> _Your goal_
Edit the data below by replacing every "2025/2026" with "2025-26" and keeping everything else the same. Give back only the text, without the pictures.

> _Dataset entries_

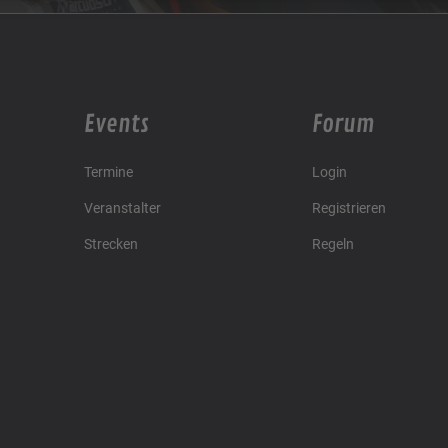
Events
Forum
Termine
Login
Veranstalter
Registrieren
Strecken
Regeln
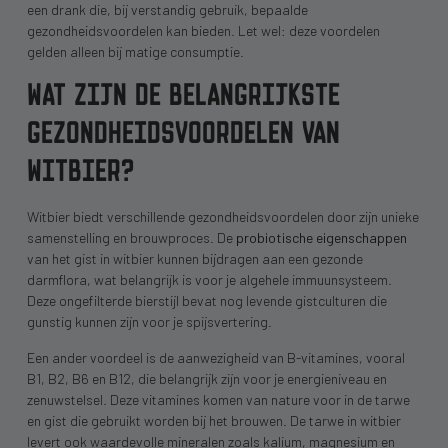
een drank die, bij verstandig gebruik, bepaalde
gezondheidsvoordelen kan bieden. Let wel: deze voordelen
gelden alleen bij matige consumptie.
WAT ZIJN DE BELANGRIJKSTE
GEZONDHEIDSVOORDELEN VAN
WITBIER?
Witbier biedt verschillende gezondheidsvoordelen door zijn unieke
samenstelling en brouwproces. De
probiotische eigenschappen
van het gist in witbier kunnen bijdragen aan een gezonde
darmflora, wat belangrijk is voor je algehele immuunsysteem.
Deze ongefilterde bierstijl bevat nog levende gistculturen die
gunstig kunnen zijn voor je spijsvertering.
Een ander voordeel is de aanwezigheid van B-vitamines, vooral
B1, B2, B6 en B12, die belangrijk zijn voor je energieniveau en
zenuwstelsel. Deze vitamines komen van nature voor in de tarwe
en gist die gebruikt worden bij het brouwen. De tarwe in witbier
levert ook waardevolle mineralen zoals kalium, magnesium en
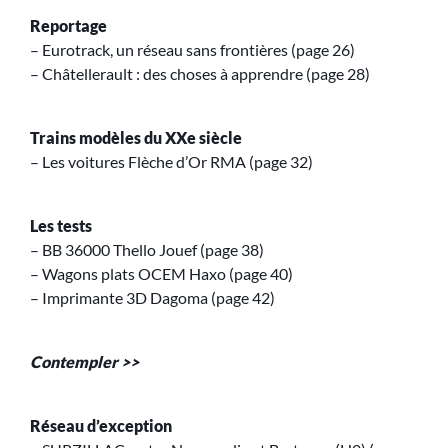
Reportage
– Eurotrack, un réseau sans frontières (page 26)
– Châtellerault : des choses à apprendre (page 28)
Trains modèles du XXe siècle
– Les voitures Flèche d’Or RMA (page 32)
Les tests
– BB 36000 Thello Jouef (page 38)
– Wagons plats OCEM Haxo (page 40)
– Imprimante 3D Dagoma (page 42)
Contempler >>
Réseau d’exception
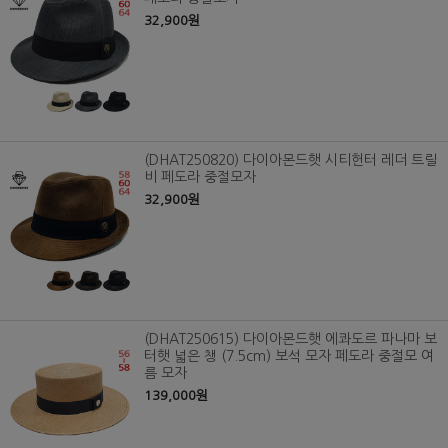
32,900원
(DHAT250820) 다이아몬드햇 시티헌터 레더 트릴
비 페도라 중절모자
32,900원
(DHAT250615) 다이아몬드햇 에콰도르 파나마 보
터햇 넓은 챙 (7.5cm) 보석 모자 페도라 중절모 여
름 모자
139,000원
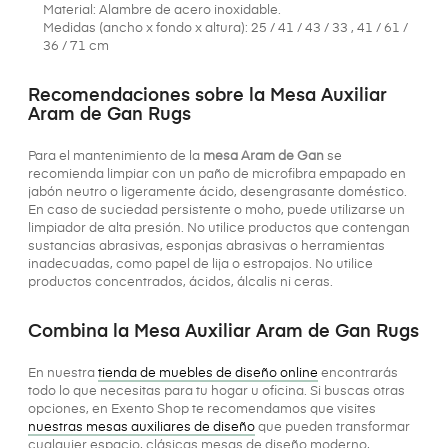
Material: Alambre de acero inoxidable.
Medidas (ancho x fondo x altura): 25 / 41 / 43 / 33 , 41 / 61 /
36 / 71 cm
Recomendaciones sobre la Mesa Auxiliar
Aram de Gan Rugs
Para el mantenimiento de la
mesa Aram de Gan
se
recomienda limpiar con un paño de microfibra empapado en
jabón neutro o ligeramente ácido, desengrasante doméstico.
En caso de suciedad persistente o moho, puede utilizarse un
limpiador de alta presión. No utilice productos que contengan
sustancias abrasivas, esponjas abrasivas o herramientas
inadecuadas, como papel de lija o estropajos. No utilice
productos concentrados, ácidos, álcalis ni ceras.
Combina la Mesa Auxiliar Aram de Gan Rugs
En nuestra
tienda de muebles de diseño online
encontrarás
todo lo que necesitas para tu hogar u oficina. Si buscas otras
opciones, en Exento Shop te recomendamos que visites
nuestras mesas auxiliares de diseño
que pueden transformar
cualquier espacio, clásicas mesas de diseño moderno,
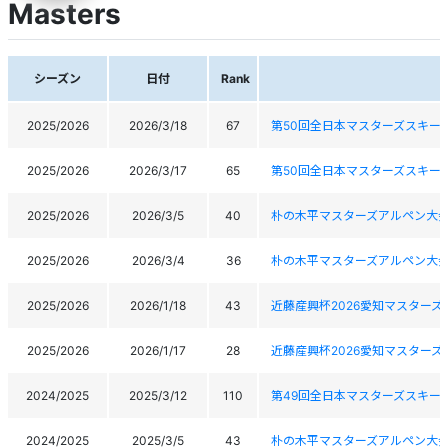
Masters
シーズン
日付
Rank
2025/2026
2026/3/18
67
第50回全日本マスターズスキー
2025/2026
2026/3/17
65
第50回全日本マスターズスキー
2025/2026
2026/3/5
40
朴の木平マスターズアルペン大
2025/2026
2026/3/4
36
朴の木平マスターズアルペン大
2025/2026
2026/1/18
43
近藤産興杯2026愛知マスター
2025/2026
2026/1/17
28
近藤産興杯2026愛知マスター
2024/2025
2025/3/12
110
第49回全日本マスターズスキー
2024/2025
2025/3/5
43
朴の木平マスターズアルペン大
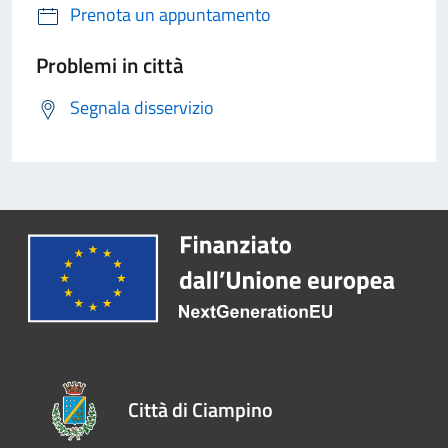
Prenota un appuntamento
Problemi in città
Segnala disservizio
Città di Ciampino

> _Result below_
Events
Forum
Termine
Login
Veranstalter
Registrieren
Strecken
Regeln
een drank die, bij verstandig gebruik, bepaalde
gezondheidsvoordelen kan bieden. Let wel: deze voordelen
gelden alleen bij matige consumptie.
WAT ZIJN DE BELANGRIJKSTE
GEZONDHEIDSVOORDELEN VAN
WITBIER?
Witbier biedt verschillende gezondheidsvoordelen door zijn unieke
samenstelling en brouwproces. De
probiotische eigenschappen
van het gist in witbier kunnen bijdragen aan een gezonde
darmflora, wat belangrijk is voor je algehele immuunsysteem.
Deze ongefilterde bierstijl bevat nog levende gistculturen die
gunstig kunnen zijn voor je spijsvertering.
Een ander voordeel is de aanwezigheid van B-vitamines, vooral
B1, B2, B6 en B12, die belangrijk zijn voor je energieniveau en
zenuwstelsel. Deze vitamines komen van nature voor in de tarwe
en gist die gebruikt worden bij het brouwen. De tarwe in witbier
levert ook waardevolle mineralen zoals kalium, magnesium en
Reportage
– Eurotrack, un réseau sans frontières (page 26)
– Châtellerault : des choses à apprendre (page 28)
Trains modèles du XXe siècle
– Les voitures Flèche d’Or RMA (page 32)
Les tests
– BB 36000 Thello Jouef (page 38)
– Wagons plats OCEM Haxo (page 40)
– Imprimante 3D Dagoma (page 42)
Contempler >>
Réseau d’exception
32,900원
(DHAT250820) 다이아몬드햇 시티헌터 레더 트릴
비 페도라 중절모자
32,900원
(DHAT250615) 다이아몬드햇 에콰도르 파나마 보
터햇 넓은 챙 (7.5cm) 보석 모자 페도라 중절모 여
름 모자
139,000원
Material: Alambre de acero inoxidable.
Medidas (ancho x fondo x altura): 25 / 41 / 43 / 33 , 41 / 61 /
36 / 71 cm
Recomendaciones sobre la Mesa Auxiliar
Aram de Gan Rugs
Para el mantenimiento de la
mesa Aram de Gan
se
recomienda limpiar con un paño de microfibra empapado en
jabón neutro o ligeramente ácido, desengrasante doméstico.
En caso de suciedad persistente o moho, puede utilizarse un
limpiador de alta presión. No utilice productos que contengan
sustancias abrasivas, esponjas abrasivas o herramientas
inadecuadas, como papel de lija o estropajos. No utilice
productos concentrados, ácidos, álcalis ni ceras.
Combina la Mesa Auxiliar Aram de Gan Rugs
En nuestra
tienda de muebles de diseño online
encontrarás
todo lo que necesitas para tu hogar u oficina. Si buscas otras
opciones, en Exento Shop te recomendamos que visites
nuestras mesas auxiliares de diseño
que pueden transformar
cualquier espacio, clásicas mesas de diseño moderno,
Masters
シーズン
日付
Rank
2025-26
2026/3/18
67
第50回全日本マスターズスキー
2025-26
2026/3/17
65
第50回全日本マスターズスキー
2025-26
2026/3/5
40
朴の木平マスターズアルペン大
2025-26
2026/3/4
36
朴の木平マスターズアルペン大
2025-26
2026/1/18
43
近藤産興杯2026愛知マスター
2025-26
2026/1/17
28
近藤産興杯2026愛知マスター
2024/2025
2025/3/12
110
第49回全日本マスターズスキー
2024/2025
2025/3/5
43
朴の木平マスターズアルペン大
Prenota un appuntamento
Problemi in città
Segnala disservizio
Città di Ciampino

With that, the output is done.